After that ordeal, the rest of the day was ours. Brendan drove us to the farmhouse. His parents made us a beautiful lunch: fresh pesto, cantaloupe with proscuitto, and a Caprese salad with ripe farm stand tomatoes. Sitting outside at the table in the grass, looking at the mountains, we drank the bottle of Taittinger I’d brought to celebrate.

Then, for an hour or so, I fell into a near-coma on the couch in the summer barn. Dingo, as worn out as I was, burrowed into a spot behind the couch and conked out, too.

Later, Brendan and his mother and I went blueberry picking up Foss Mountain.

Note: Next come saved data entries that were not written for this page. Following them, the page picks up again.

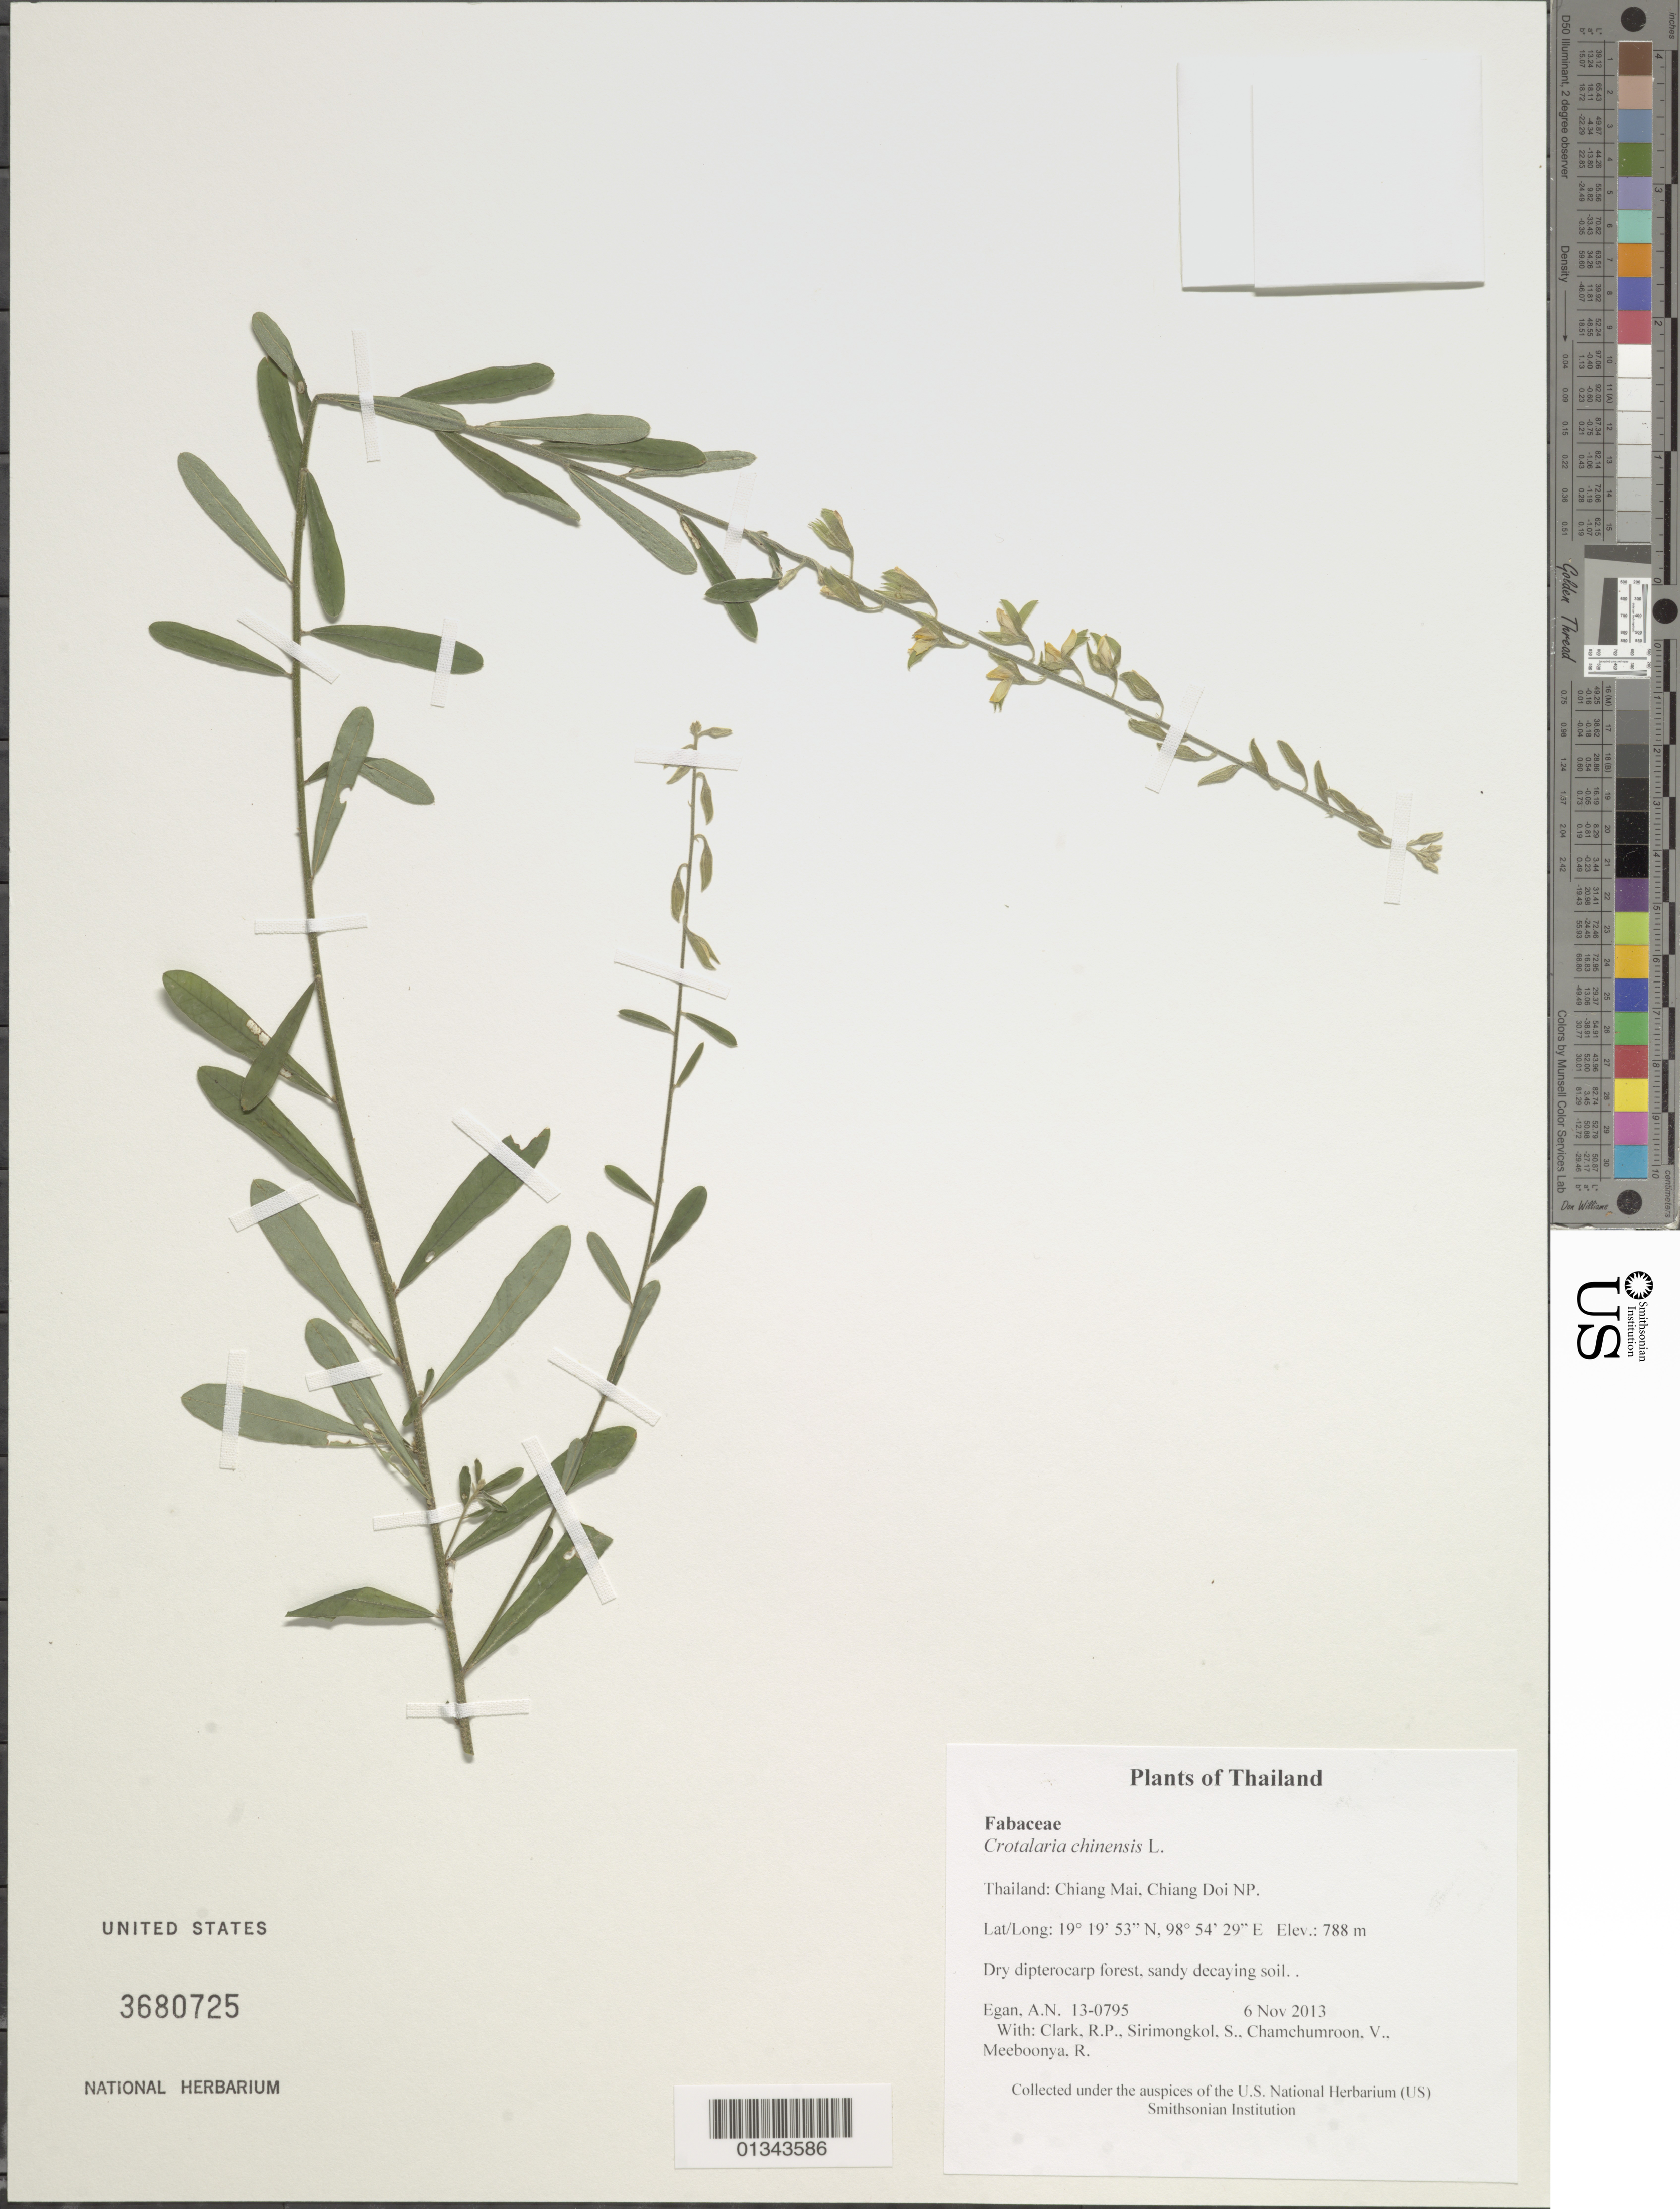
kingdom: Plantae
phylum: Tracheophyta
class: Magnoliopsida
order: Fabales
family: Fabaceae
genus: Crotalaria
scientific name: Crotalaria chinensis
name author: L.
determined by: Egan, Ashley N., (US), Smithsonian Institution - National Museum of Natural History (UNITED STATES)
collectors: A. N. Egan, R. P. Clark, S. Sirimongkol, V. Chamchumroon & R. Meeboonya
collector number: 13-0795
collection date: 2013-11-06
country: Thailand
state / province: Chiang Mai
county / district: Mueang Chiang Mai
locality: Chiang Doi NP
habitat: Dry dipterocarp forest, sandy decaying soil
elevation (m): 788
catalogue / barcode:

We settled into a patch on the flank of the ridge, hot in the sun, and picked handful after handful of the low-bush, perfectly ripe little berries, which fell off the stems into our hands. Dingo wallowed happily in a shady leftover rain puddle.

“FUCKER!” Brendan suddenly yelled at the wasp who’d stung his hand, dropping his box of berries and leaping about. As his hand swelled into a monstrous lobster claw, we decided the fun was over. We quickly consolidated all the remaining berries in the basket we’d brought and hiked back to the car, which lurched down the steep, mud-rutted dirt road. Back at home, we put on bathing suits and gathered towels.

We joined Brendan’s father down at the dock by Snake Cove, which thank God has no snakes in it anymore, that we know of. As the sun set, back at home, we sat outside and drank cold Frascati, watching hundreds of dragonflies trolling through the air for little gnats and midges and, we hoped, some of the wasps who’ve taken up residence this summer in every available crevice of the house’s exterior.

At the long table with candles lit in the summer barn, we feasted on steamed lobsters and lemon butter, corn on the cob, and asparagus. Dessert was maple-walnut ice cream from a local creamery with, of course, blueberries.

After dinner, Brendan drove us back to Portland: it was very relaxing to be a passenger again. But now, I’m a licensed driver, not just passive deadweight. Now, I am legally allowed to get into a car and drive it anywhere I want, alone! Look out, world.

Berries a la Susan

Tonight, a couple of friends, both excellent cooks themselves, are coming over for dinner. In hopes of impressing and pleasing them, I’m making a recipe my friend Rosie sent me: lobster paella with chicken thighs and chorizo. And dessert will be the blueberries I picked the other day.

When I asked my friend Susan, who lives in London but is vacationing right now in Jamestown, Rhode Island and living on local farm stand produce, for advice about what to do with them, she wrote back the following sort-of-recipe: “Last night I made strawberries and blackberries with whipped cream topped with almonds crushed a bit and toasted under the broiler. The nuts made it astonishing.” So that is what I’ll do.